Acceptance and Commitment Therapy works with a series of 14 acceptance and commitment worksheets. Each worksheet contains eight statements that help the patient to find new meanings for their lives. The sixteen statements work together to form a personalized self-evaluation.
Statements are commonly drawn from various parts of the self. A list of a hundred words or phrases can be used to create a list of sixteen statements. The statement should represent your personal world and it must make sense to you. If it does not make sense, do not use it.
Positive statements should be statements that are constantly in the minds of every patient. For example, “I am young, healthy, well-connected, and creative.” A statement should have the ability to create and sustain new connections in the mind.
Response statements are negative statements that are purposely made to cause a reaction in the patient. Statements can be as simple as “I am angry and not interested in learning anything else.” It is important to find these response statements to be effective in therapy. A simple positive statement will not elicit the kind of reaction necessary to make a statement effective.
Acceptance and Commitment Therapy works by making the statements directly applicable to the patient. When they speak, they must believe the statements. With the help of the worksheets, a therapist can find the statements that fit the beliefs of the patient. Once the therapist finds a statement that fits the beliefs of the patient, it is time to work on the next step of therapy.

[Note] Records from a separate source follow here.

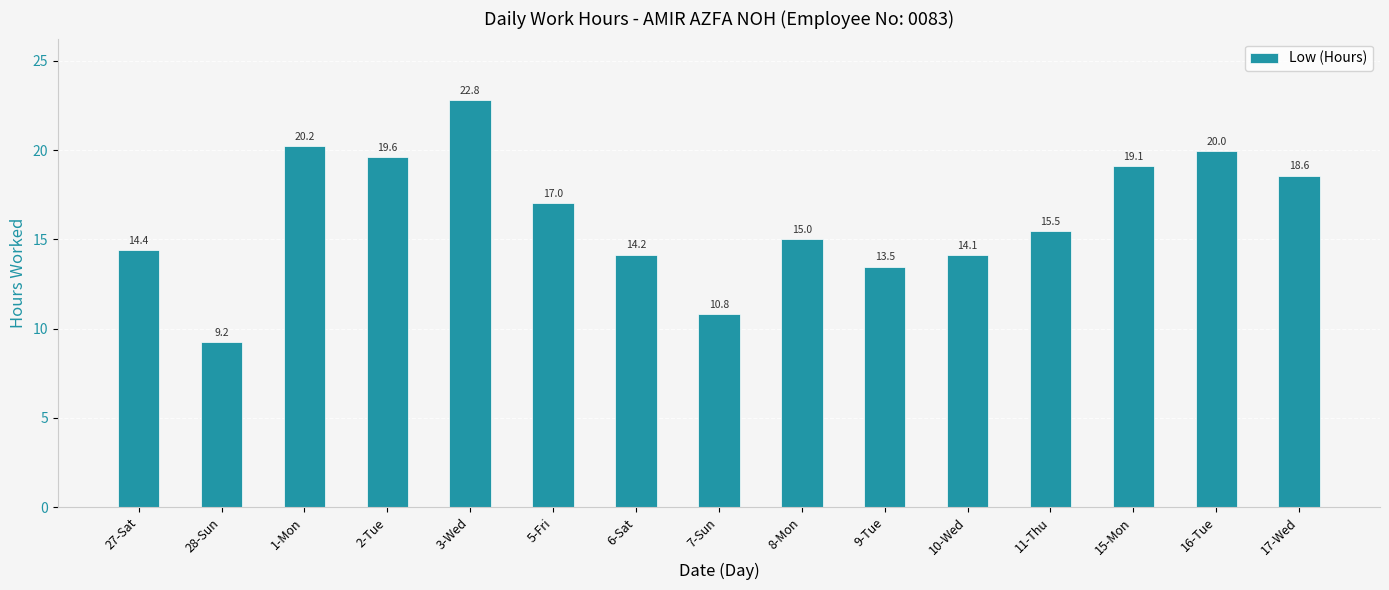

At which category does the chart reach its minimum across all series?

28-Sun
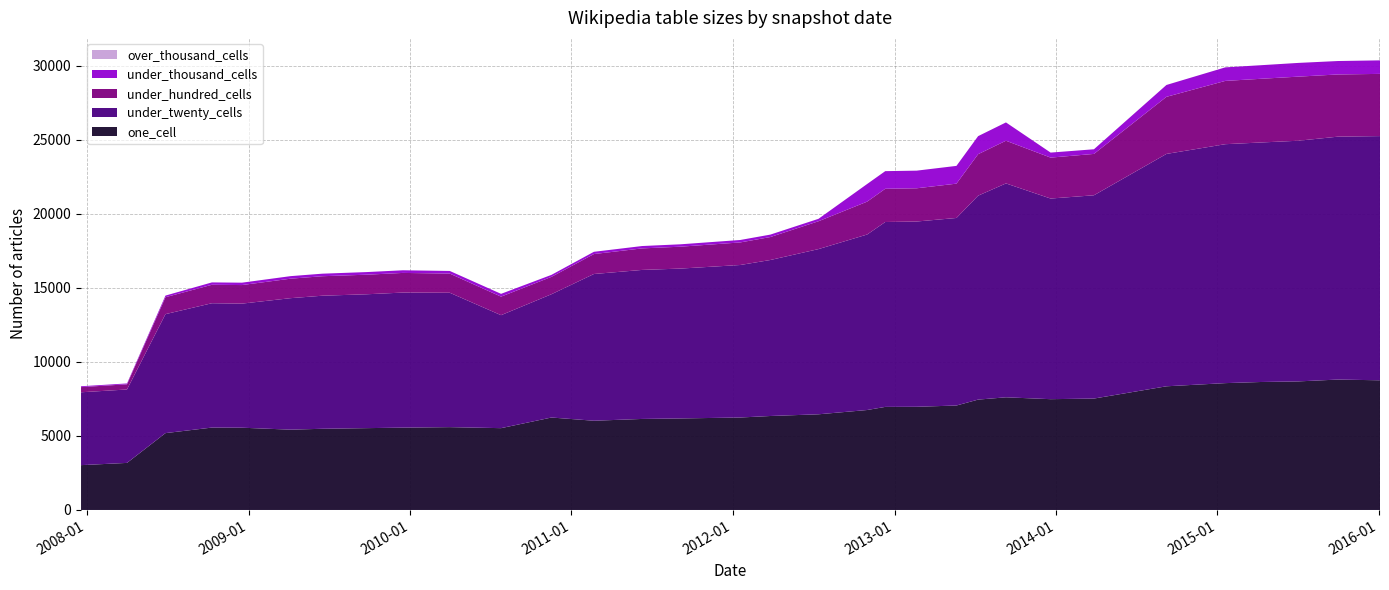

Reading left to right, what are all the values shown in this chart?

one_cell: 3028	3179	5191	5565	5556	5424	5484	5527	5561	5595	5526	6244	6027	6148	6182	6245	6347	6462	6751	6961	6969	7055	7454	7609	7483	7525	8353	8567	8643	8683	8808	8758
under_twenty_cells: 4921	4959	8035	8398	8381	8881	8987	9041	9122	9076	7630	8327	9910	10064	10122	10300	10535	11157	11853	12488	12513	12666	13773	14446	13550	13729	15694	16137	16175	16254	16405	16493
under_hundred_cells: 349	349	1144	1246	1253	1316	1316	1322	1327	1294	1252	1173	1347	1454	1478	1524	1550	1881	2220	2244	2244	2318	2801	2883	2765	2793	3856	4274	4302	4329	4201	4201
under_thousand_cells: 58	58	109	160	161	172	172	177	178	178	189	134	152	160	161	165	165	164	1191	1191	1191	1200	1219	1236	339	314	801	914	917	927	907	913
over_thousand_cells: 0	0	0	0	0	0	0	0	0	0	0	0	0	0	0	0	0	0	0	0	0	0	0	0	0	0	0	0	0	0	0	0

The step of Acceptance and Commitment Therapy work with the statements and list the statements in sequential order in a circle. They talk about the truth of each statement and then circle it. The next step is to write the circle on the worksheet and draw a line through each point.
A circle represents a continuous flow of the healing energy between the therapist and the patient. Once the circles are completed, the client is ready to move to the next step of the therapy. The steps will vary with each person. For example, a patient might require a larger circle than another person. This could be because of the beliefs of the individual or just because they are stronger than the other person.
After the first circle is completed, it is time to add the positive words to the circle. The therapist will take notes of the words and the points of the circle that circle represents. The therapist will try to put the therapist’s beliefs onto the circle. The circle should be working with the patient and it should be working with the circle to create a meaningful life for the patient.